[Edit difference data]
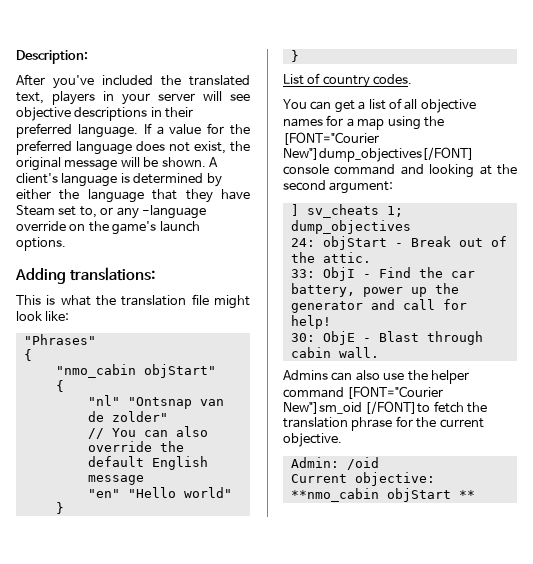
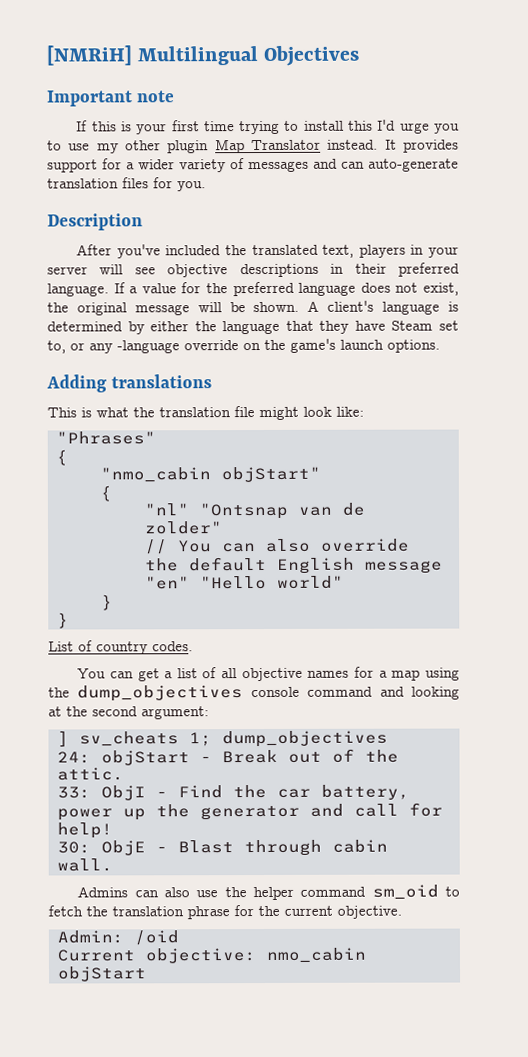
[16,50,88,64] Description: -> [46,45,360,66] [47,90,176,107] [76,119,461,135] [47,139,459,154] [47,158,459,173] [47,177,206,192] [47,213,143,231] [NMRiH] Multilingual Objectives // Important note // If this is your first time trying to install this I'd urge you to use my other plugin Map Translator instead. It provides support for a wider variety of messages and can auto-generate translation files for you. // Description
[69,267,155,281] translations: -> [111,374,213,389] translations
[283,132,379,145] [283,147,474,162] [FONT="Courier New"]dump_objectives[/FONT] -> [77,685,244,702] dump_objectives
[347,386,444,399] [283,401,431,414] [FONT="Courier New"]sm_oid [/FONT]to -> [371,884,460,900] sm_oid to
[290,488,475,502] **nmo_cabin objStart ** -> [266,947,366,963] [57,966,147,982] nmo_cabin objStart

[WORK INSTRUCTIONS] Pull out each line of the entries that contains "FONT".

[YOUR RESPONSE]
[283,132,379,145] [283,147,474,162] [FONT="Courier New"]dump_objectives[/FONT] -> [77,685,244,702] dump_objectives
[347,386,444,399] [283,401,431,414] [FONT="Courier New"]sm_oid [/FONT]to -> [371,884,460,900] sm_oid to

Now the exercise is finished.